Dear Shaded Viewers,
Last night, February 11th and tonight, February 12th, 2022, Flávio Juán Núñez and Laurent Tijou presented a performance titled “Passing”. The performance is a key element to their current exhibition at 35-37 “Past Bones, Present Flesh, Future Omen”.
As you entered the performance space you could hear an electronic voice on audio reciting “Enter” on a loop. As the performance continued that same voice repeated texts that appear in the Past Bones, Present Flesh, Future Omen exhibition:
“Knowledge we’ve transmitted
Apprenticeships we’ve inherited
Crafts we’ve mastered
Innovations we’ve discovered
Languages we’ve learned
The performance consisted of Núñez, dressed in a white fabric wrapped around his waist adorned with a compilation of jewellery, designed and crafted by Laurent Tijou. Núñez proceeded to walk between the platforms. As the artist walked on his journey on this pre-conceived road, the viewers were transported into another dimension somewhere deep inside themselves. The effect the performance had on the viewers was obvious by the expressions on their faces. Clearly they were reflecting on what they were seeing on stage. In the beginning we watched as Nuñez broke out of a kind of cocoon, symbolically this was a construction created by a mold of tape cast around the artist’s feet. He rather violently releases himself from the bondage as the act begins. With his powerful body, Núñez starts smashing fabric bags, dust and rocks. You can’t help but think about the Sisyphus course we all face in life. The next step the artist pours water over himself and then covers his body with clay. After he is redefined in clay he then rolls in white dust and finally he arrives at the extreme end of the platform wearing a huge head piece that references the elements of sculptures in his present exhibition at 35-37. The final image is intensely beautiful, the viewers are charged with emotion as they saunter out of the space knowing that they have witnessed an act of Passing.

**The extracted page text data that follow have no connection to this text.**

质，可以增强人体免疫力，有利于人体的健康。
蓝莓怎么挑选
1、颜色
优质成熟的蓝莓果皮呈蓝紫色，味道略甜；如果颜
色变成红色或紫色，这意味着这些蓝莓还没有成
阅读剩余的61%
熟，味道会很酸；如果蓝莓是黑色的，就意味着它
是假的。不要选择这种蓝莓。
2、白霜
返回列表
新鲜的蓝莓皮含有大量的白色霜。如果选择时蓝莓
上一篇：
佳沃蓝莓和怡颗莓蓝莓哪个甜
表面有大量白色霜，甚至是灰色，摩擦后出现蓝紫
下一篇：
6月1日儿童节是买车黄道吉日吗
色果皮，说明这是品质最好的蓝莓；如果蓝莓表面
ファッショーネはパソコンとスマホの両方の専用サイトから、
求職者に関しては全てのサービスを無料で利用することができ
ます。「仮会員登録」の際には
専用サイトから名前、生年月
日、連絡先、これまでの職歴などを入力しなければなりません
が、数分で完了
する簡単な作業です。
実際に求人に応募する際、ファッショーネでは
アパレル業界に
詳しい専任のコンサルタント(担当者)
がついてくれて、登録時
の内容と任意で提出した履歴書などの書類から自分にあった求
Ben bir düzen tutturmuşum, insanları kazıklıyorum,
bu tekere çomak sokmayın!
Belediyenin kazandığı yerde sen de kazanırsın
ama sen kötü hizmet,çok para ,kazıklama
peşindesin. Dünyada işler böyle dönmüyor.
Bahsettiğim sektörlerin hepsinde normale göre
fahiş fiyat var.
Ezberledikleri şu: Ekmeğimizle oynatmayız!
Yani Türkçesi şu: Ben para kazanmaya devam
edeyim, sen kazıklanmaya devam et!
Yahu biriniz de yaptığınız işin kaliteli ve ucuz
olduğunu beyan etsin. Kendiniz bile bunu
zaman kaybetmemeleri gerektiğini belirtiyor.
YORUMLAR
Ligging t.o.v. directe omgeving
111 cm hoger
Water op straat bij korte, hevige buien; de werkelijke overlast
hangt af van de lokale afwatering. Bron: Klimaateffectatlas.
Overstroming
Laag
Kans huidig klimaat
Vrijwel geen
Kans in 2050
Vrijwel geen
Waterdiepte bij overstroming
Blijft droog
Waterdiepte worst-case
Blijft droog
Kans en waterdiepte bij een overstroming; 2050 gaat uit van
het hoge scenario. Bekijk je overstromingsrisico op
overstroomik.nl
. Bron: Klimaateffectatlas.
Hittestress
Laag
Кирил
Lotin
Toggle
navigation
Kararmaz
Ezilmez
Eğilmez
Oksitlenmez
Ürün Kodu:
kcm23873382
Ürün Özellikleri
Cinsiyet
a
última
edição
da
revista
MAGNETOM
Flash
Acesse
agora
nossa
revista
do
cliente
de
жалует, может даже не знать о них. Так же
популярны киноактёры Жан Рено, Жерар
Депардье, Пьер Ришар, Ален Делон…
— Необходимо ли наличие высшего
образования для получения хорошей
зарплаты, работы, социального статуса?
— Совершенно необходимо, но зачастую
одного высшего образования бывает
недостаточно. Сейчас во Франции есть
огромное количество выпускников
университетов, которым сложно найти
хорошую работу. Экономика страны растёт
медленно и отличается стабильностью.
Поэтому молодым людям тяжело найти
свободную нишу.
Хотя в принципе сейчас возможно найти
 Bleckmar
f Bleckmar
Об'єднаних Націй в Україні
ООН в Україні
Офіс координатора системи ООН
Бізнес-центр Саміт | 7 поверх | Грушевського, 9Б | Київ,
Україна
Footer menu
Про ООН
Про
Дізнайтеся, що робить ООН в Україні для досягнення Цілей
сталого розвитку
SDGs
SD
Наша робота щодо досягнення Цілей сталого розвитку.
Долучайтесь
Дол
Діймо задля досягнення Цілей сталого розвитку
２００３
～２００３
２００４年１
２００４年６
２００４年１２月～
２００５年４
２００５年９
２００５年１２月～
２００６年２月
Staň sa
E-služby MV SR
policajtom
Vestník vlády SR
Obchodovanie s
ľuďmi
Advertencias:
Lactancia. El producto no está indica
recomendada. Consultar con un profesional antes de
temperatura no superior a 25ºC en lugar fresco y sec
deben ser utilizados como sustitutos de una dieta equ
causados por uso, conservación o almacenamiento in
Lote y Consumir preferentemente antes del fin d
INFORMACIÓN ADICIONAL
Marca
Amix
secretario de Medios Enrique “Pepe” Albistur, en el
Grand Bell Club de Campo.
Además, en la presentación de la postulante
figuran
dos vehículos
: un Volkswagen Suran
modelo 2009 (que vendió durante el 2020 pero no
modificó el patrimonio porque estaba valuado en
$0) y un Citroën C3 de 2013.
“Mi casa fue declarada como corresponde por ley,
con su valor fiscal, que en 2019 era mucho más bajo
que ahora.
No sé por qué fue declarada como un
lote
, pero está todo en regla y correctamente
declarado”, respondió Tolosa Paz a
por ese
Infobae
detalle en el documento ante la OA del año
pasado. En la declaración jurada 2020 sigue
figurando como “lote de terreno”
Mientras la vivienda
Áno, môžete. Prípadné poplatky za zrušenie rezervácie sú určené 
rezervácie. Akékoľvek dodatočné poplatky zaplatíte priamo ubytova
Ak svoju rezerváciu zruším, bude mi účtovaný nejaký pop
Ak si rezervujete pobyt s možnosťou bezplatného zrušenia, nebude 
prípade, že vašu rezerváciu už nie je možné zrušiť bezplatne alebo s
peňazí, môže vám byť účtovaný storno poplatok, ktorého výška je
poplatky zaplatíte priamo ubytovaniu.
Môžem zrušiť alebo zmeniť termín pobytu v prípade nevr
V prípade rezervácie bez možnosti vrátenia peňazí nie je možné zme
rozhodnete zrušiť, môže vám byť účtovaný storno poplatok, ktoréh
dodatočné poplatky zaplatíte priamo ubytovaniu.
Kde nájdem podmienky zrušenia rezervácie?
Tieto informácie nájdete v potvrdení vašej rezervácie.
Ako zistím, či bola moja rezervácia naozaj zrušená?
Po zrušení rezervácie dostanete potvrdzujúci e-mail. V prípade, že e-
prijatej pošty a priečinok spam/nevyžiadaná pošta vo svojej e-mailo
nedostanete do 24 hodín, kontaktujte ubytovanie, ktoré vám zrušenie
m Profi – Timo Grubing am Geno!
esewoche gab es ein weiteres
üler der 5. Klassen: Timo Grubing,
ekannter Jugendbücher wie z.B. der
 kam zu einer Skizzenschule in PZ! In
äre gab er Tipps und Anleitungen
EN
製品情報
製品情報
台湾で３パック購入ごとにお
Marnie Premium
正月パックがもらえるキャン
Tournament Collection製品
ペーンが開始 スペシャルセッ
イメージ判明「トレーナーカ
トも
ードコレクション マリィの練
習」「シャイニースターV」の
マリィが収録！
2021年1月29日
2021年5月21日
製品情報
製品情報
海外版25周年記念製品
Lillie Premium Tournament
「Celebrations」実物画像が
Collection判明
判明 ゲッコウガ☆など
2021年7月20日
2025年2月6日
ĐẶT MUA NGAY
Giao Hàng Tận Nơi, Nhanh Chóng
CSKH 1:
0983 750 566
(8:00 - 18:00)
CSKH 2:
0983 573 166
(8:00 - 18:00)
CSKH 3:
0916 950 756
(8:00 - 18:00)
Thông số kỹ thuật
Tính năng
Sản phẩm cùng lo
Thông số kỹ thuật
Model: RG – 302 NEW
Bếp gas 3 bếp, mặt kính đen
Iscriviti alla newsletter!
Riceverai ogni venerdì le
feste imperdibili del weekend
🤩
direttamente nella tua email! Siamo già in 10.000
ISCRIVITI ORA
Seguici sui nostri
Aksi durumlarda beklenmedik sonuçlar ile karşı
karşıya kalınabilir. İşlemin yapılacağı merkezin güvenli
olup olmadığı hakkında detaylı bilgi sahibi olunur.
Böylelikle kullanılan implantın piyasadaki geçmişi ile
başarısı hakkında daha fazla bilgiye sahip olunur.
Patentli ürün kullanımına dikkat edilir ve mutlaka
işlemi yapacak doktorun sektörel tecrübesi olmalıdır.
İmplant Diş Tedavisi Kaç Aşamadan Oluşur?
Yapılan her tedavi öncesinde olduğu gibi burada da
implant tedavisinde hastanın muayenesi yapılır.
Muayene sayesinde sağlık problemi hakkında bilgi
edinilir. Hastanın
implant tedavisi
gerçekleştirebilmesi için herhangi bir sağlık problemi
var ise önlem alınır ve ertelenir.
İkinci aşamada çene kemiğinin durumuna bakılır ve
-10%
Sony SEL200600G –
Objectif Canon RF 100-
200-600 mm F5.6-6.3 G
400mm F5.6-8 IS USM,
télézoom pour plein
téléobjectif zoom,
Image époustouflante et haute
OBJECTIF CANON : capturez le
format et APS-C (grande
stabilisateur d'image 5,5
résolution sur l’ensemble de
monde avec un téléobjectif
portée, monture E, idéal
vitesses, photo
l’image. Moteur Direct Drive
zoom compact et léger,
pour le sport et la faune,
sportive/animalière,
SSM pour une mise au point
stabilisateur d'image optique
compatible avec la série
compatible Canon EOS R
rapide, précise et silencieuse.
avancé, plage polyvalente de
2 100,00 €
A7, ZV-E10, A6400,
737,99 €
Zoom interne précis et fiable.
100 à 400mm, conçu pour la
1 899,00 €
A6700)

A little flashback to the exhibition: Flávio Juán Núñez started out as a professional taxidermist, “I learned to sculpt animals and give them back their life”, That’s what he explained to Diane Pernet herself, as he gave her a tour around the exhibition. Perhaps that is where he acquired his sense of sculpture and his ongoing reflection about life and death, and how both can sublimate the other in many forms. Death and rebirth seem to be the axis of his work.
“It’s a story about elevation. The new sublime, the new divine”. Explained Núñez to Diane Pernet as he showed her a small cast sculpture where he had added an element of metal or “jewellery” in his own definition, the exact same shape is what we saw him wear at the end of the performance of “Passing”. What we witnessed was a human elevated to something even greater than himself. Is it through death that we reach this elevation? Or is death just part of the journey to endless elevation? And what is this elevation to? Is it to beauty?